Ingest from the Filesystem

Index markdown files, documentation, and other static content from your project.

Many projects have documentation, help articles, or other content stored as files in the repository. Ingesting this content at build time ensures your search index stays synchronized with your latest content. This guide shows how to build a robust filesystem ingestion pipeline.

The basic pattern

At its core, filesystem ingestion walks a directory tree, reads each file, and calls engine.ingest():

// scripts/ingest-docs.ts
import { createUnragEngine } from "../unrag.config";
import { readFile, readdir } from "fs/promises";
import path from "path";

async function main() {
  const engine = createUnragEngine();
  const docsDir = path.join(process.cwd(), "docs");
  const files = await readdir(docsDir, { recursive: true });

  for (const file of files) {
    if (!file.endsWith(".md")) continue;

    const fullPath = path.join(docsDir, file);
    const content = await readFile(fullPath, "utf8");

    await engine.ingest({
      sourceId: `docs:${file.replace(".md", "")}`,
      content,
    });

    console.log(`Indexed: ${file}`);
  }
}

main().catch(console.error);

This works, but real projects need more: handling multiple file types, extracting metadata, dealing with frontmatter, and tracking progress.
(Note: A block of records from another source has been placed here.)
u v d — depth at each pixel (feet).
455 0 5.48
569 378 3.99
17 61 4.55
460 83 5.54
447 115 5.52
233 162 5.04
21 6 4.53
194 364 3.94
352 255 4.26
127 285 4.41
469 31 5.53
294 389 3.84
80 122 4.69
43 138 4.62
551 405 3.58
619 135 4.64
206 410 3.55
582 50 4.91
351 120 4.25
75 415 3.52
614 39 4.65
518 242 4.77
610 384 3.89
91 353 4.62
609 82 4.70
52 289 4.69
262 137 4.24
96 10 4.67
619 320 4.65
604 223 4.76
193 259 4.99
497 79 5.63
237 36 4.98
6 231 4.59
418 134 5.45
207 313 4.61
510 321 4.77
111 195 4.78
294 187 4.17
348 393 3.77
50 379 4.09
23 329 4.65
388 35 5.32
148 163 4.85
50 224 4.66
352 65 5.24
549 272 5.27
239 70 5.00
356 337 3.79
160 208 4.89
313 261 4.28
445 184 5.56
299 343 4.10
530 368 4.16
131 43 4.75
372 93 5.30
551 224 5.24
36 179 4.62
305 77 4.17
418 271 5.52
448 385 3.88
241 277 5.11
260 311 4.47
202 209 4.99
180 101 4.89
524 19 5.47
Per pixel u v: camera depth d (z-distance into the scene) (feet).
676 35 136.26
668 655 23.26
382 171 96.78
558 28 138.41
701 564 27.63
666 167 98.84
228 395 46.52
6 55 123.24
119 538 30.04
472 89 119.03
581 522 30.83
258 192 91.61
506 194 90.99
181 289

Walking directories recursively

For nested directory structures, build a proper file walker:

import { readdir } from "fs/promises";
import path from "path";

async function findFiles(
  dir: string,
  extensions: string[] = [".md", ".mdx"]
): Promise<string[]> {
  const entries = await readdir(dir, { withFileTypes: true });
  const files: string[] = [];

  for (const entry of entries) {
    const fullPath = path.join(dir, entry.name);

    if (entry.isDirectory()) {
      // Skip common directories that shouldn't be indexed
      if (["node_modules", ".git", "dist", "build"].includes(entry.name)) {
        continue;
      }
      files.push(...await findFiles(fullPath, extensions));
    } else if (entry.isFile()) {
      const ext = path.extname(entry.name).toLowerCase();
      if (extensions.includes(ext)) {
        files.push(fullPath);
      }
    }
  }

  return files;
}

Now you can index everything in your content directory:

const files = await findFiles("./content");
console.log(`Found ${files.length} files to index`);

Handling frontmatter

Most markdown files have YAML frontmatter with metadata. Extract it and pass it to UnRAG:

import matter from "gray-matter";
import { readFile } from "fs/promises";

async function parseMarkdownFile(filePath: string) {
  const raw = await readFile(filePath, "utf8");
  const { data: frontmatter, content } = matter(raw);

  return {
    content,
    metadata: {
      title: frontmatter.title,
      description: frontmatter.description,
      tags: frontmatter.tags ?? [],
      // Include the file path for reference
      path: filePath,
    },
  };
}

Use this in your ingestion loop:

for (const file of files) {
  const { content, metadata } = await parseMarkdownFile(file);
  const relativePath = path.relative(rootDir, file);

  await engine.ingest({
    sourceId: `docs:${relativePath}`,
    content,
    metadata,
  });
}

The metadata travels through the system and appears in your search results, letting you display titles and tags in your UI.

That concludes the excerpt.